Segment Start: Dataset records

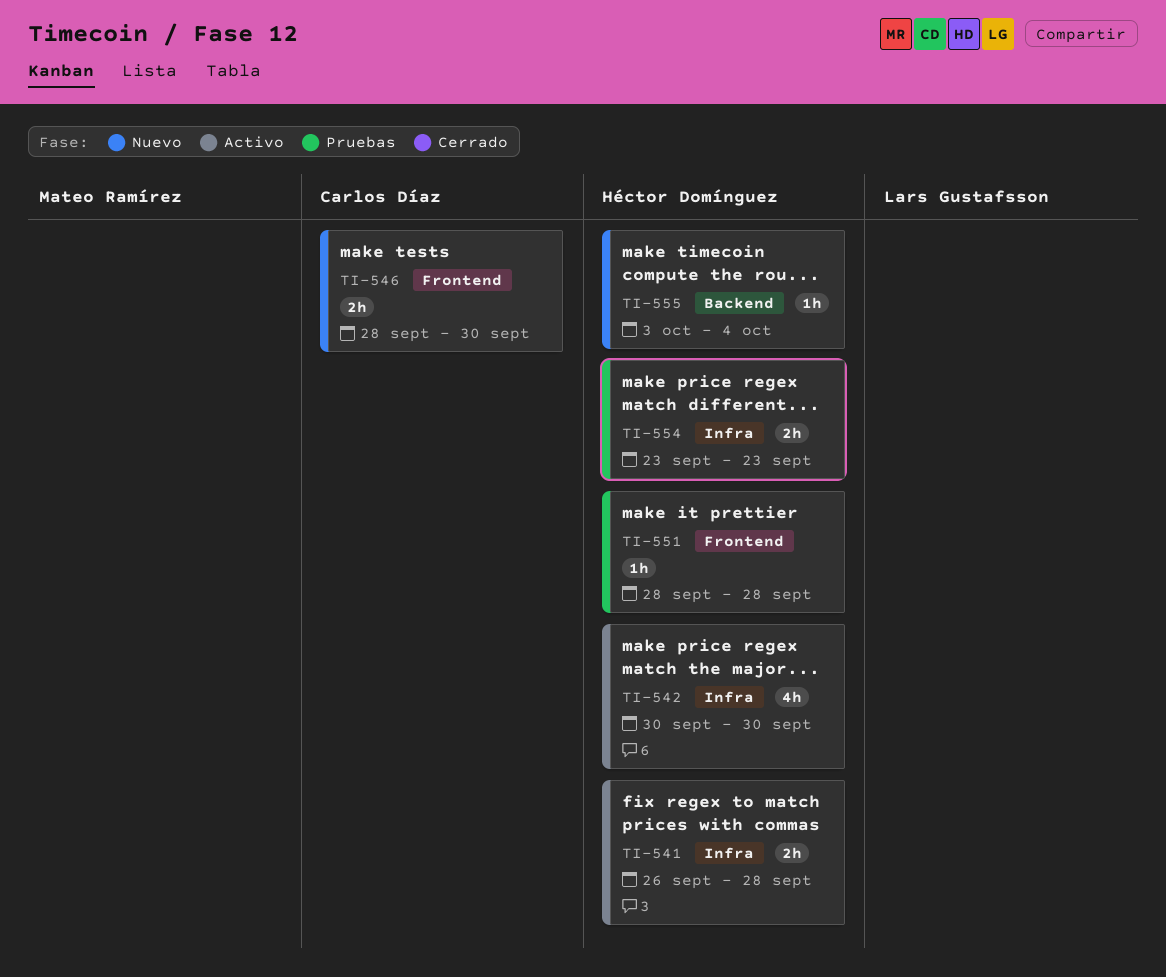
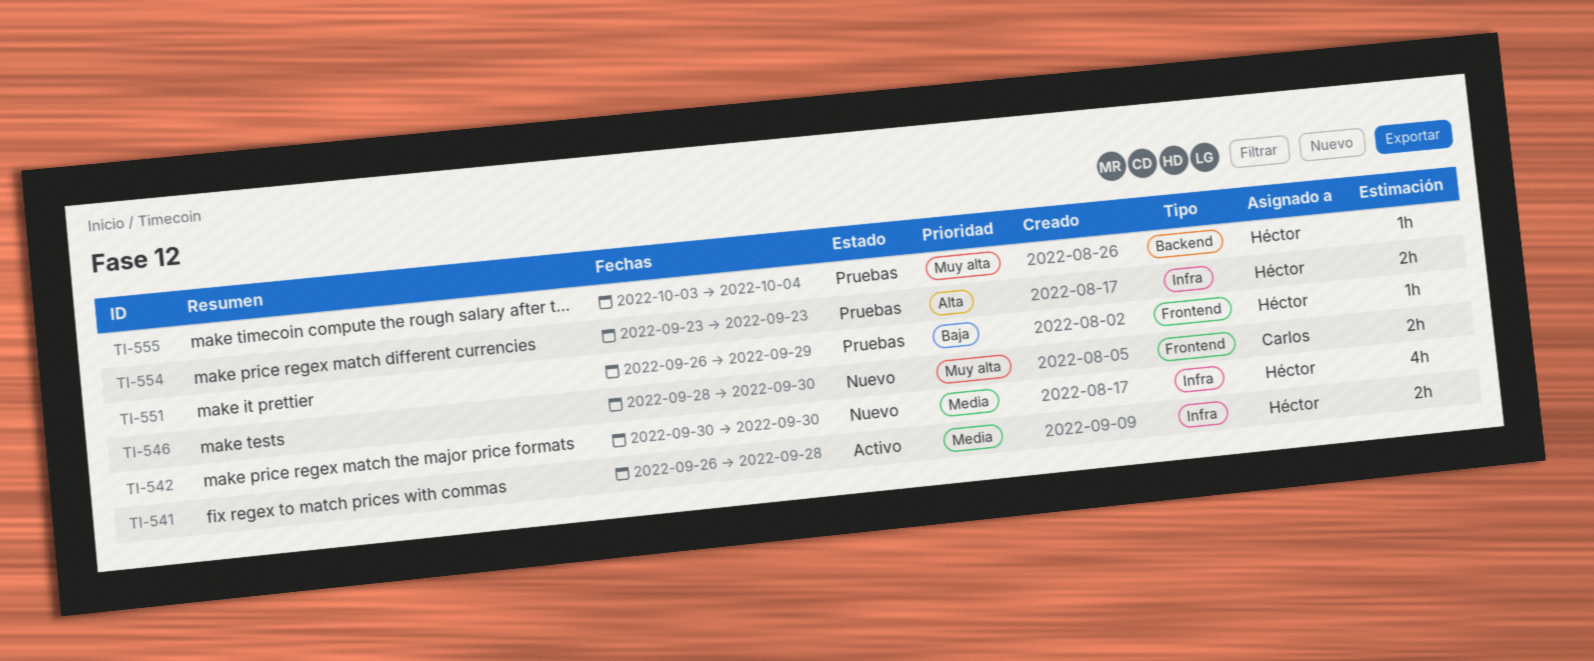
TI-542, status: Activo -> Nuevo
TI-551, start: Sep 28 -> Sep 26
TI-551, due: Sep 28 -> Sep 29
TI-555, status: Nuevo -> Pruebas

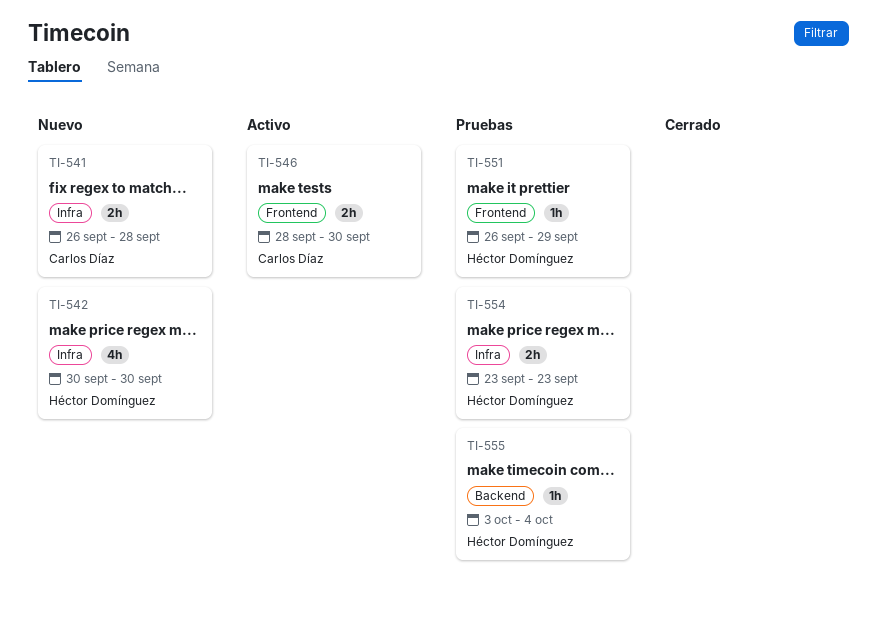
TI-541, status: Activo -> Nuevo
TI-541, owner: Héctor Domínguez -> Carlos Díaz
TI-546, status: Nuevo -> Activo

Segment End: Dataset records

Every line that contains the string "Nuevo" should be copied from the entries.

TI-542, status: Activo -> Nuevo
TI-555, status: Nuevo -> Pruebas
TI-541, status: Activo -> Nuevo
TI-546, status: Nuevo -> Activo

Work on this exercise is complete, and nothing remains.